*WORK ORDER 1:* In the passage on hyperglycemia below, what fasting blood glucose level was recorded for the 52-year-old male patient?
*WORK ORDER 2:* Extend the passage on hyperglycemia below, picking up after its final sentence.

*STUDY TEXT:*
===============

Hyperglycemia can further interfere with the normal signaling events by increasing the non-enzymatic glycosylation of cell surface proteins [61], but its impact on the glycation and function of GLUT isoforms or the pathogenesis of UM metastases is not known yet. The only indirect information we could retrieve on the latter subject was from the case report of a 17-year-old male patient with multiple liver metastases of UM. The blood glucose concentration of this patient was measured as 125 mg/dL [62], which corresponds to 6.9 mM and exceeds the normal fasting glucose levels of 3.5–5.5 mM [19], but it was not stated whether the blood sample was collected after fasting [62]. One of the patients in our study (male, 52 years) also had an elevated fasting blood glucose level of 166 mg/dL (9.2 mM) five months after the manifestation of liver metastases, but we could not collect the information on this parameter from the remaining patients. Since the uptake of glucose, which is available at an extracellular concentration of 9.2 mM, can be efficiently mediated by GLUT1 (Km: 3–7 mM) but not GLUT2 (Km: 17 mM), the disseminated UM cells with monosomy-3 and a higher GLUT1:GLUT2 ratio might have profited more from such a hyperglycemic environment. The PET-scans of the liver metastases of UM patients also indicate variations in glucose dynamics during the disease course with a decreased FDG uptake despite the absence of size changes under chemotherapy and an increased FDG influx in the lesions that grow during the follow-up [63]. We, therefore, believe that the impact of hyperglycemia on the pathophysiology of UM urgently deserves further investigation to evaluate the therapeutic potential of targeting an easily modifiable factor like the elevated blood glucose levels.

===============

Chart comprehension data:
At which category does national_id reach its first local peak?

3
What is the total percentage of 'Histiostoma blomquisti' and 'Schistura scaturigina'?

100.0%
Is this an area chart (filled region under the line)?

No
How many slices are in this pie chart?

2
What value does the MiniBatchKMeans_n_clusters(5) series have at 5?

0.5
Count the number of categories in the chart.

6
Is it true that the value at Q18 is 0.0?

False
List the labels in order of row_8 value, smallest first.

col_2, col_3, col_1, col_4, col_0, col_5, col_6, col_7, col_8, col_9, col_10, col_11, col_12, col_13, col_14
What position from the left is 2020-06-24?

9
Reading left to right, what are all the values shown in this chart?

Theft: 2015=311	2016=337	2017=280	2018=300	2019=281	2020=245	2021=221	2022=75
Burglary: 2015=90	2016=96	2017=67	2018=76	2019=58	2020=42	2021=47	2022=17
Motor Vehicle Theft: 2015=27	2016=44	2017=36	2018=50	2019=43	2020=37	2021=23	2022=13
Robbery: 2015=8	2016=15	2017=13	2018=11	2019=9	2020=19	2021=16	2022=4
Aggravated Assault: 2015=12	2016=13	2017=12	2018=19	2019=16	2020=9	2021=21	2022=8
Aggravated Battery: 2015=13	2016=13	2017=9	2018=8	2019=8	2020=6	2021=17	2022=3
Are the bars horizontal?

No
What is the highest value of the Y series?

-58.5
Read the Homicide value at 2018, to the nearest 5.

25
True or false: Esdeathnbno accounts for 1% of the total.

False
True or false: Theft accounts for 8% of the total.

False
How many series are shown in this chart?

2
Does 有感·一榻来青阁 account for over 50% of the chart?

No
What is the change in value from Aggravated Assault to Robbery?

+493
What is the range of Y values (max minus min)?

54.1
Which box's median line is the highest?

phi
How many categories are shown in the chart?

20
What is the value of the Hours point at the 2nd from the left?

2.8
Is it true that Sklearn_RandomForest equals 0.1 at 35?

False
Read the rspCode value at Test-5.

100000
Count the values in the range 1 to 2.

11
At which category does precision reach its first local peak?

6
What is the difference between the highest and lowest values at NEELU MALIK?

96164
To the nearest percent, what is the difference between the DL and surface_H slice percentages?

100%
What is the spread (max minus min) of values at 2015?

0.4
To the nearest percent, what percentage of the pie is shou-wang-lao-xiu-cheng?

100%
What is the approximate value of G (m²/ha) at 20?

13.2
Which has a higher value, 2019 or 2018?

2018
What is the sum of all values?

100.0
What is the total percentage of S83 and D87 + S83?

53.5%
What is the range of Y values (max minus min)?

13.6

===============

*OUTPUT 1:* 166 mg/dL (9.2 mM), measured five months after the manifestation of liver metastases.

*OUTPUT 2:*
Further therapeutic approaches can involve the inhibition of GLUT1 by different mechanisms. For instance, the advanced uptake of dehydroascorbic acid, which competes with glucose for the transport through GLUT1 and GLUT3, leads to the accumulation of reactive oxygen species and may consequently induce cell death [46]. The small molecules WZB117 and STF-31, which act as the inhibitors of GLUT1, could also suppress the tumor growth in cell lines and animal experiments while exerting a synergism with the chemotherapeutics such as Cisplatin or Paclitaxel [64,65]. Furthermore, the molecule Fasentin, which was originally known as a stimulator of the FAS-mediated cell death, could specifically inhibit GLUT1 [66]. As an indirect inhibitor, the flavonoid Apigenin limits the synthesis of GLUT1 at both the mRNA and protein levels via the PI3K/Akt signaling pathway [67]. Another flavonoid called Genistein, which is included in herbal products like soy, was capable of suppressing the uptake of hexoses through GLUT1 by acting as a tyrosine kinase inhibitor [68]. Moreover, the antibodies against GLUT1 could arrest the cell growth and induce apoptosis while enhancing the antiproliferative effects of chemotherapeutics in vitro [69]. These potential inhibitors of GLUT1 need a comprehensive exploration of their suitability in clinical practice. The ubiquitous expression of GLUT1 in the human body [70] complicates the targeted administration of such drugs and might necessitate an intraocular application. Nevertheless, further research on the molecular therapeutics against GLUT1 can potentially enable an improvement in the devastating prognosis of UM.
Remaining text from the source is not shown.